Methods: Anonymized data from HIV patients in eight Conakry health facilities were pre-processed, including variable recoding, record removal, missing value imputation, grouping small categories, creating dummy variables, and oversampling the smallest target class. Support vector machine (SVM), logistic regression (LR), naïve Bayes (NB), random forest (RF), and four stacked models were developed. Optimal parameters were determined through two cross-validation loops using a grid search approach. Sensitivity, specificity, predictive positive value (PPV), predictive negative value (PNV), F-score, and area under the curve (AUC) were computed on unseen data to assess model performance. RF was used to determine the most predictive variables.

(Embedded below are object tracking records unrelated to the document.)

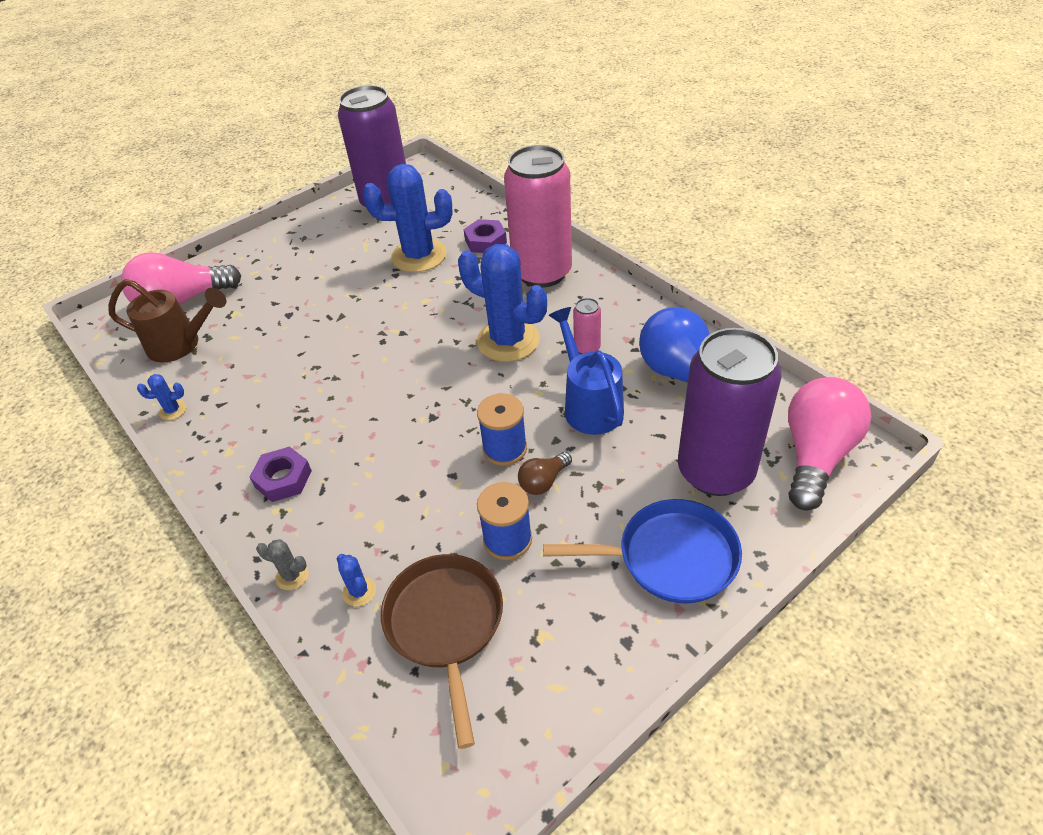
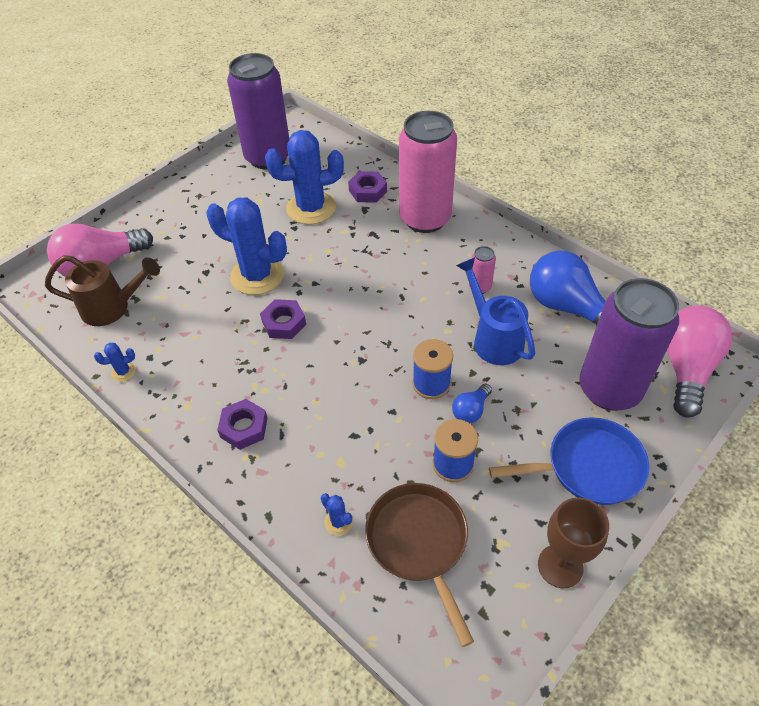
camera: 10 degrees left, 5 degrees up
(292, 576) = (276, 514): grey cactus -> none
(357, 372) = (284, 323): none -> purple nut
(508, 340) = (410, 284): blue cactus -> blue cactus (257, 275)
(543, 481) = (471, 410): brown light bulb -> blue light bulb
(608, 669) = (560, 566): none -> brown goblet

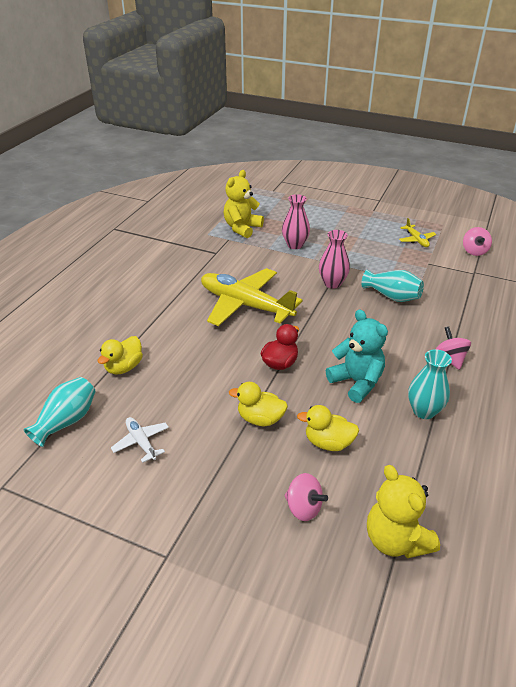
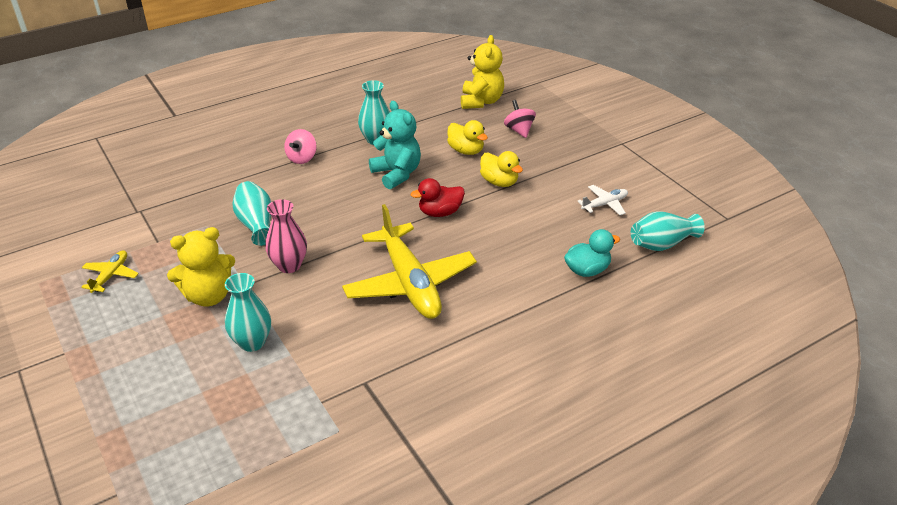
camera: 145 degrees left, 0 degrees up
(124, 367) = (587, 270): yellow duck -> turquoise duck
(141, 442) = (605, 204): white plane -> white plane turned 120 degrees counterclockwise
(242, 228) = (278, 416): yellow teddy bear -> yellow teddy bear (209, 296)
(295, 245) = (252, 342): pink vase -> turquoise vase
(356, 382) = (397, 174): turquoise teddy bear -> turquoise teddy bear turned 150 degrees clockwise
(474, 251) = (88, 231): pink spinning top -> none

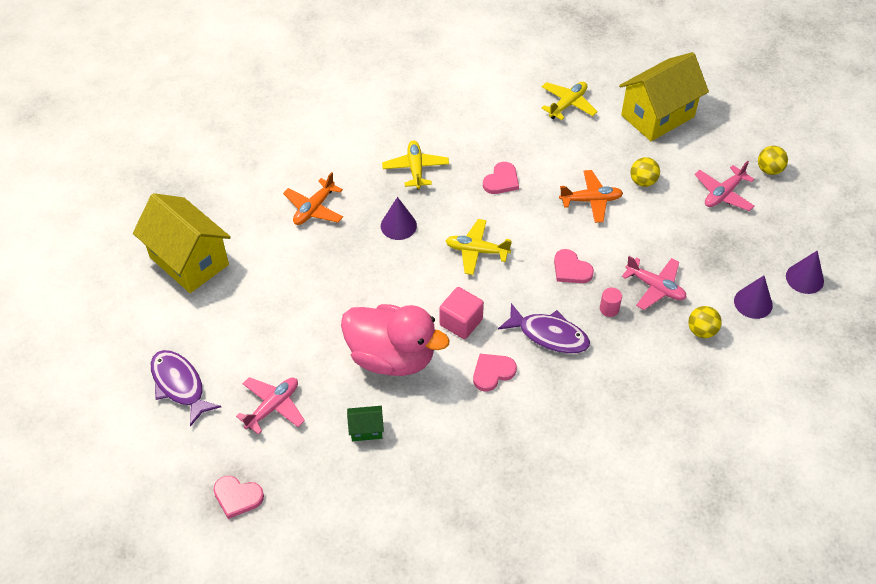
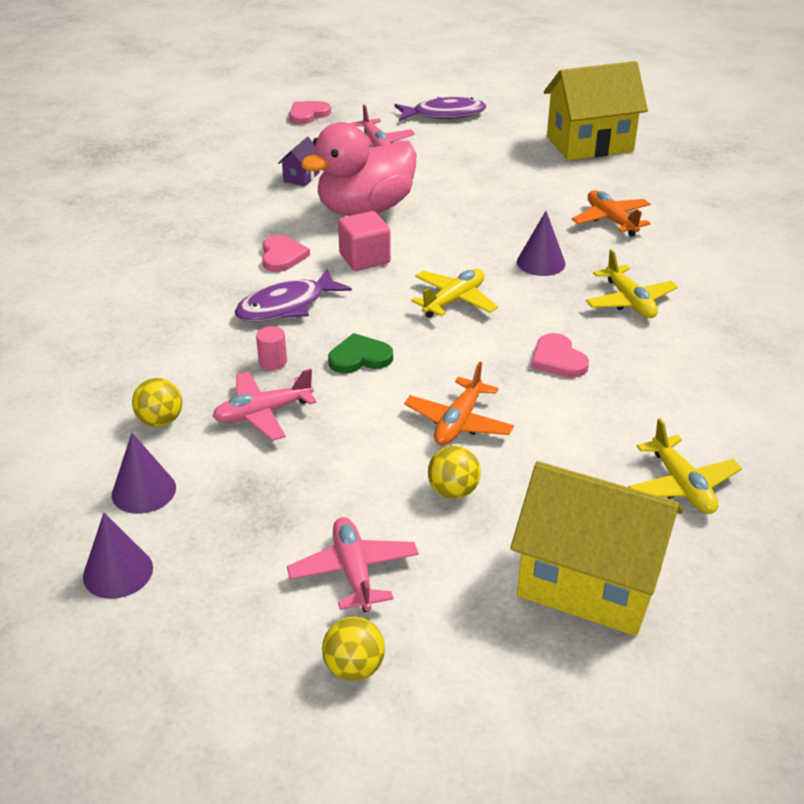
camera: 120 degrees right, 15 degrees down
(366, 430) = (301, 177): green house -> purple house
(415, 169) = (629, 301): yellow plane -> yellow plane turned 45 degrees clockwise
(571, 269) = (359, 357): pink heart -> green heart
(657, 116) = (589, 583): yellow house -> yellow house turned 60 degrees counterclockwise

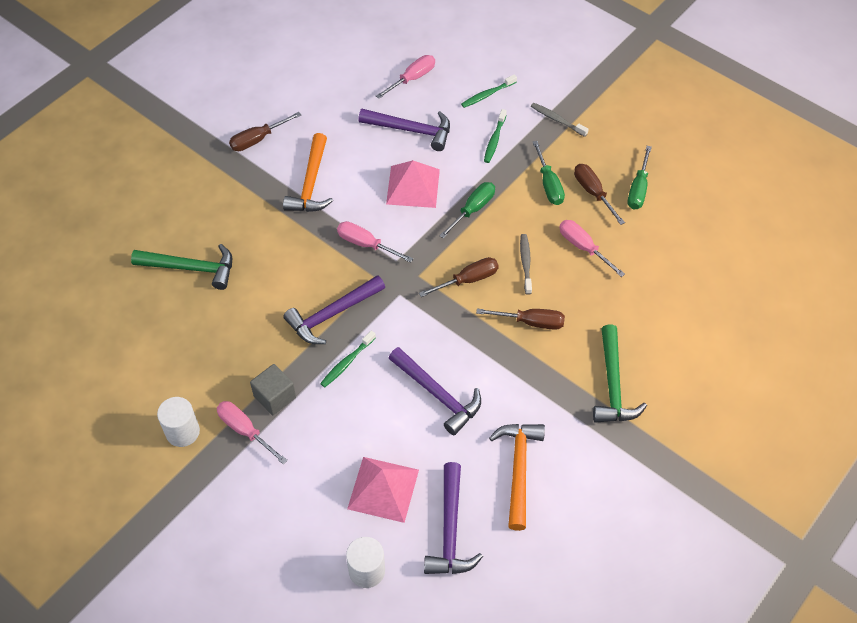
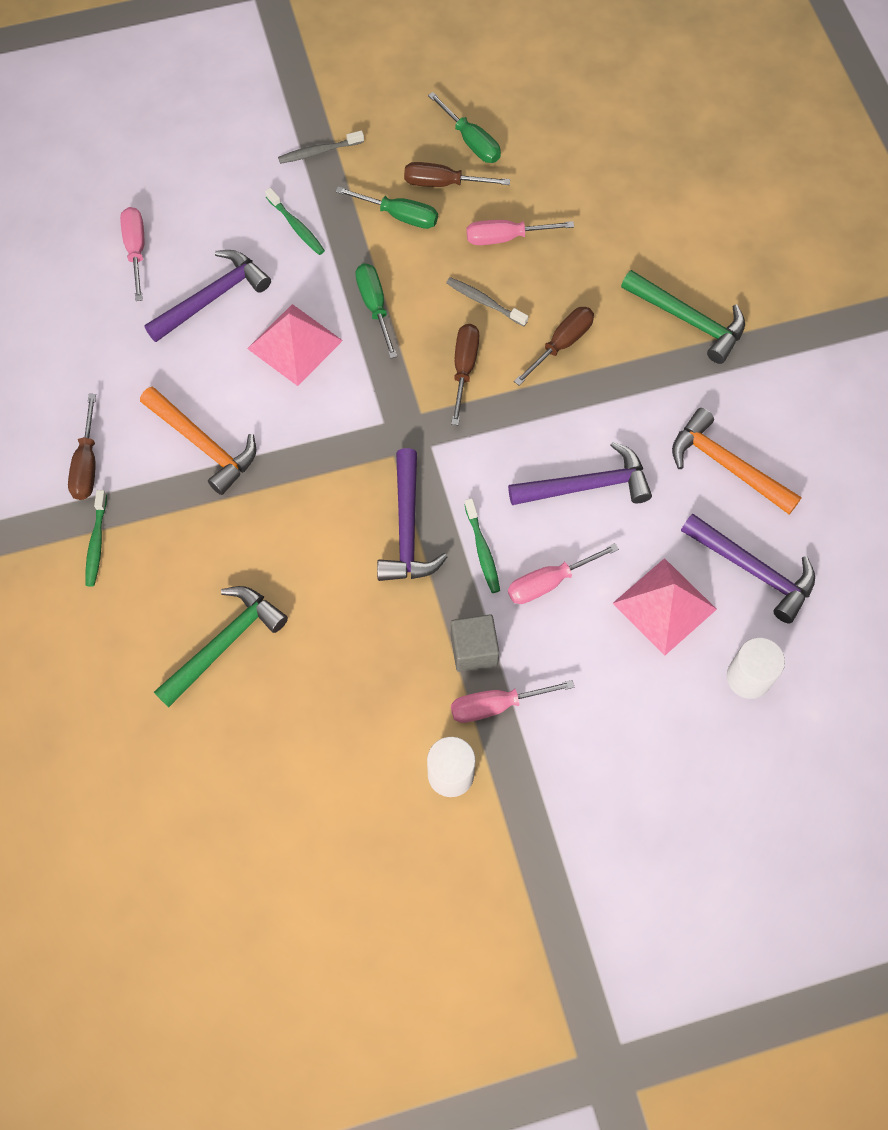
camera: 55 degrees left, 10 degrees up
(365, 244) = (337, 439): pink screwdriver -> pink screwdriver (548, 582)
(487, 95) = (226, 193): green toothbrush -> green toothbrush (96, 543)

Results: RF (94% F-score, 82% AUC) and NB (89% F-score, 82% AUC) were the most optimal models to detect VL suppression and non-suppression when applied to unseen data. The optimal parameters for RF were 1,000 estimators and no maximum depth (Random state = 40), and it identified Regimen schedule_6-Month, Duration on ART (months), Last ART CD4, Regimen schedule_Regular, and Last Pre-ART CD4 as top predictors for VL suppression.
Conclusion: This study demonstrated the capability to predict VL suppression but has some limitations. The results are dependent on the quality of the data and are specific to the Guinea context and thus, there may be limitations with generalizability. Future studies may be to conduct a similar study in a different context and develop the most optimal model into an application that can be tested in a clinical context.